4. Clean ISBN Columns

Finally, the last step I completed was cleaning up the ISBN columns and coercing them into a numeric. In retrospect, I wonder if coercing the ISBNs was helpful, since ISBNs can start with a zero – perhaps it would have been better to leave them as a string.

p <- n %>% separate(results.isbns, c("isbn10", "isbn13"), sep = ",")

p$isbn10 <- str_replace_all(p$isbn10, "isbn10[[:space:]]\\=[[:space:]]", "")

p$isbn13 <- str_replace_all(p$isbn13, "isbn13[[:space:]]\\=[[:space:]]", "")

p$isbn10 <- str_replace_all(p$isbn10, "[[:punct:]]", "")

p$isbn13 <- str_replace_all(p$isbn13, "[[:punct:]]", "")

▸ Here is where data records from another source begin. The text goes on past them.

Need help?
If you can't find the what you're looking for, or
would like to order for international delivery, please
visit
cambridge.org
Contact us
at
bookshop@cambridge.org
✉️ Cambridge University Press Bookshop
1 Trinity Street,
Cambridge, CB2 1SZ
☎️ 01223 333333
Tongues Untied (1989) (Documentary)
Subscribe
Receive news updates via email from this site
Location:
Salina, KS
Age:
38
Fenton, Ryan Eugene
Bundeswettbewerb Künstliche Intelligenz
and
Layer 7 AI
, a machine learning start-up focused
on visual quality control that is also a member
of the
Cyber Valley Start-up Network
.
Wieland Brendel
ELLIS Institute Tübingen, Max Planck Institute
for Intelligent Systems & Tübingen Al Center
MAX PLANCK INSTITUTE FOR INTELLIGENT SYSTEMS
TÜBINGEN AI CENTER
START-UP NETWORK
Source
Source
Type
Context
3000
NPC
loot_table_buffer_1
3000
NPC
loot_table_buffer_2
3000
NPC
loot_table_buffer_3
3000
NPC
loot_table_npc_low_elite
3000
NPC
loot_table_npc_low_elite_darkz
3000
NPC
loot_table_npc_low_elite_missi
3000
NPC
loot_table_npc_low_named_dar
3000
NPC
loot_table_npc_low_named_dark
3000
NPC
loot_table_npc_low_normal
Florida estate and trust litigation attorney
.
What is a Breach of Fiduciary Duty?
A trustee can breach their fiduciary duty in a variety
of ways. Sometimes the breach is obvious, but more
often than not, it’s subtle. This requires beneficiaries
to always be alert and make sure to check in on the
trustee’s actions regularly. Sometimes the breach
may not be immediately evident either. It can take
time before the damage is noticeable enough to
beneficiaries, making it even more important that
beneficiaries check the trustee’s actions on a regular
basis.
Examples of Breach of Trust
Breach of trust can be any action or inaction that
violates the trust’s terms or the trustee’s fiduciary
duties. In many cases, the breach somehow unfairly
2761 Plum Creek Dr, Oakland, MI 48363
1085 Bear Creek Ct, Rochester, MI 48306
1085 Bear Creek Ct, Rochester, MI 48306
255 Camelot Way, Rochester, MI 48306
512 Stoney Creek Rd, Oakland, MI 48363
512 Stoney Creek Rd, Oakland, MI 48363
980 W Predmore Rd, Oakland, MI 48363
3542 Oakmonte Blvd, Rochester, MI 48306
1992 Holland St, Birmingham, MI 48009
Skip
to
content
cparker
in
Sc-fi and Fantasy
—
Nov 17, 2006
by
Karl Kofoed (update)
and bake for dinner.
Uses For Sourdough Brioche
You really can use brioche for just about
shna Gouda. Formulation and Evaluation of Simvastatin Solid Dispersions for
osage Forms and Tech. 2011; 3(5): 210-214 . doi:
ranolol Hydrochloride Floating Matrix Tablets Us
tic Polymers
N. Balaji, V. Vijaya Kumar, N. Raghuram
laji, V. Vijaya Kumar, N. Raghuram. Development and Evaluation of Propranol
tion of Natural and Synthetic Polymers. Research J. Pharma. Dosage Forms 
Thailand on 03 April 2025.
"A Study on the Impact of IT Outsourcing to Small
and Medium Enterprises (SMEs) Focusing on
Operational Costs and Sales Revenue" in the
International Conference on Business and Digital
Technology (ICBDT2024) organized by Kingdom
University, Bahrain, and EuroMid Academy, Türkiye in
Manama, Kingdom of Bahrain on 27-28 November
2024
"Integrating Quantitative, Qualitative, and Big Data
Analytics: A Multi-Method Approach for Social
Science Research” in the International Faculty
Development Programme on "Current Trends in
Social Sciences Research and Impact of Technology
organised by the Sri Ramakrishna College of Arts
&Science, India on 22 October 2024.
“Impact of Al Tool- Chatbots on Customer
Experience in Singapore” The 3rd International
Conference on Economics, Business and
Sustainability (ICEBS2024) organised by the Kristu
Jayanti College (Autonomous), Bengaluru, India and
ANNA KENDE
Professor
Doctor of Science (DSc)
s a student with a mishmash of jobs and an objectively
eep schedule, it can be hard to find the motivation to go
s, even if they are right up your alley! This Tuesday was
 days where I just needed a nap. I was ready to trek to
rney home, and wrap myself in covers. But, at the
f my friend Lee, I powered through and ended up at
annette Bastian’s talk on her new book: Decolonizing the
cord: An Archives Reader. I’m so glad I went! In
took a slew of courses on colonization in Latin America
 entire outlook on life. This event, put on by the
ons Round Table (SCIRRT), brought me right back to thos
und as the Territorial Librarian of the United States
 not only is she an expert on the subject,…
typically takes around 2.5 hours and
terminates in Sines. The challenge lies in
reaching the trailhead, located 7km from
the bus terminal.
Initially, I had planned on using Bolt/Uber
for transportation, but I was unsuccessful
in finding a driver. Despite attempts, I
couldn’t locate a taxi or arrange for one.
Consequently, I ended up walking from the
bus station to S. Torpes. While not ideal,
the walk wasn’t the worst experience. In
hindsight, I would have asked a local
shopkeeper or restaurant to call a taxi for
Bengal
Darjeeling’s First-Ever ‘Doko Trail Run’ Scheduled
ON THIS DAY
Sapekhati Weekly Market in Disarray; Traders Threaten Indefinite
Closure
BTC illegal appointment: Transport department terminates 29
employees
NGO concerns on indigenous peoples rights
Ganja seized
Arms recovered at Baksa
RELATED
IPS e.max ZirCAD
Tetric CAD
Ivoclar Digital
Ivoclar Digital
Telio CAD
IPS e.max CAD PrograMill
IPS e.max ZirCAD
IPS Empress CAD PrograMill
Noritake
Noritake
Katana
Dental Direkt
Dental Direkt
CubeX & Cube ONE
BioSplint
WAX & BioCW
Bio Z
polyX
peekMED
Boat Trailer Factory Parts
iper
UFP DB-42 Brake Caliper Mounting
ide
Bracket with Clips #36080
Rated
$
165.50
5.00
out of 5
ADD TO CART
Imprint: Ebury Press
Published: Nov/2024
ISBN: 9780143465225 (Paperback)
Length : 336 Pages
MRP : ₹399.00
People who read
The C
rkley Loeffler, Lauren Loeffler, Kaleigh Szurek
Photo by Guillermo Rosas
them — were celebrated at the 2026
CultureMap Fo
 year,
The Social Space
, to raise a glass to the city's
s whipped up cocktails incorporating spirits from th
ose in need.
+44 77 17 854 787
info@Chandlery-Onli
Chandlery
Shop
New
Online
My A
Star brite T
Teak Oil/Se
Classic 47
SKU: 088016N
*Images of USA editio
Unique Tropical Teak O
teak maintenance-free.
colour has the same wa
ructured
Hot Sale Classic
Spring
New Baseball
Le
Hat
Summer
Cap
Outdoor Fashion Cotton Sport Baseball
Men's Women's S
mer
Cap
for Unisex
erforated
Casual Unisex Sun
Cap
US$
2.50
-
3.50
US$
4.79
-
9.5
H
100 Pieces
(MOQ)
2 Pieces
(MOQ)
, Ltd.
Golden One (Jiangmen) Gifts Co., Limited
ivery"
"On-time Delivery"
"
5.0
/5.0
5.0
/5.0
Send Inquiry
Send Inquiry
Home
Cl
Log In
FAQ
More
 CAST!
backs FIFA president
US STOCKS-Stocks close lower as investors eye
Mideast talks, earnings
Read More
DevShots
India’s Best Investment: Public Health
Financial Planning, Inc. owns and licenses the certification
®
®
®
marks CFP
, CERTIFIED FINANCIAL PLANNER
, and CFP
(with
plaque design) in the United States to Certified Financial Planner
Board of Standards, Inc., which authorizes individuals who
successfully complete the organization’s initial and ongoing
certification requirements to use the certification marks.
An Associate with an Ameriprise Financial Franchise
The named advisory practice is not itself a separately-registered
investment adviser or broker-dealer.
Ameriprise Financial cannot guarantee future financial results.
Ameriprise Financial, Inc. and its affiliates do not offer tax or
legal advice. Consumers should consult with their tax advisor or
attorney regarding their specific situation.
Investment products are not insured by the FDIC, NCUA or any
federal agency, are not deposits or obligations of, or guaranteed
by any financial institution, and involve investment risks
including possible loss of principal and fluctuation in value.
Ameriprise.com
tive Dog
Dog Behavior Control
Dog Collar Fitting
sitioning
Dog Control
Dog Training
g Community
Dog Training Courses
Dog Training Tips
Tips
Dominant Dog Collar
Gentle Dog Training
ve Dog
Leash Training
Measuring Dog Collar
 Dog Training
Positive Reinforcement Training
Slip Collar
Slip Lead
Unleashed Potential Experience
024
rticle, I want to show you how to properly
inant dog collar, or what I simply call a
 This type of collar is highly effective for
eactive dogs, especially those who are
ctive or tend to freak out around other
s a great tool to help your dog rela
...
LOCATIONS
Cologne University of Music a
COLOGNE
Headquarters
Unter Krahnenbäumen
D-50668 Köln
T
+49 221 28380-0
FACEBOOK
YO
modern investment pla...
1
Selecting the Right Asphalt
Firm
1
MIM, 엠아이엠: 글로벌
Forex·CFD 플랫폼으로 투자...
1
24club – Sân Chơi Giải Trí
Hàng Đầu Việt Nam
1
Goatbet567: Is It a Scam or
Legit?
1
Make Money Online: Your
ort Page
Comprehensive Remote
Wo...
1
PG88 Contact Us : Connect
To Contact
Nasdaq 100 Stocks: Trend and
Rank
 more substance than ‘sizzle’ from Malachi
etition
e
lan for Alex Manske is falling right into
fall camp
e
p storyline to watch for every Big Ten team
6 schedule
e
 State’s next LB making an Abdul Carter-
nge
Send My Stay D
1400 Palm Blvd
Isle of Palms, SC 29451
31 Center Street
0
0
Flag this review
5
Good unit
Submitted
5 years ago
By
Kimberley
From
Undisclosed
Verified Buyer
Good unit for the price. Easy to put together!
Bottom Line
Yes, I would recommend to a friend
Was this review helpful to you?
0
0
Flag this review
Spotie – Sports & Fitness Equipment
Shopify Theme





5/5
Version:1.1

p$isbn10 <- as.numeric(p$isbn10)

p$isbn13 <- as.numeric(p$isbn13)

names(p) <- c("title", "description", "contributor", "author", "publisher", "isbn10", "isbn13")


head(p, 3) %>% 
  kable("html") %>% 
  kable_styling(bootstrap_options = c("striped", "hover", "condensed", "responsive"))
title description contributor author publisher isbn10 isbn13
“I GIVE YOU MY BODY …” The author of the Outlander novels gives tips on writing sex scenes, drawing on examples from the books. by Diana Gabaldon Diana Gabaldon Dell 399178570 9.780399e+12
“MOST BLESSED OF THE PATRIARCHS” A character study that attempts to make sense of Jefferson’s contradictions. by Annette Gordon-Reed and Peter S. Onuf Annette Gordon-Reed and Peter S Onuf Liveright 871404427 9.780871e+12
#ASKGARYVEE The entrepreneur expands on subjects addressed on his Internet show, like marketing, management and social media. by Gary Vaynerchuk Gary Vaynerchuk HarperCollins 62273124 6.227313e+07


I ended up with a list of 20 best-selling books, their descriptions, contributors, authors, publishers, and ISBN numbers.

As a next step, I would attempt to edit the script so that I could keep the data on target age group and price, which would be interesting to analyze.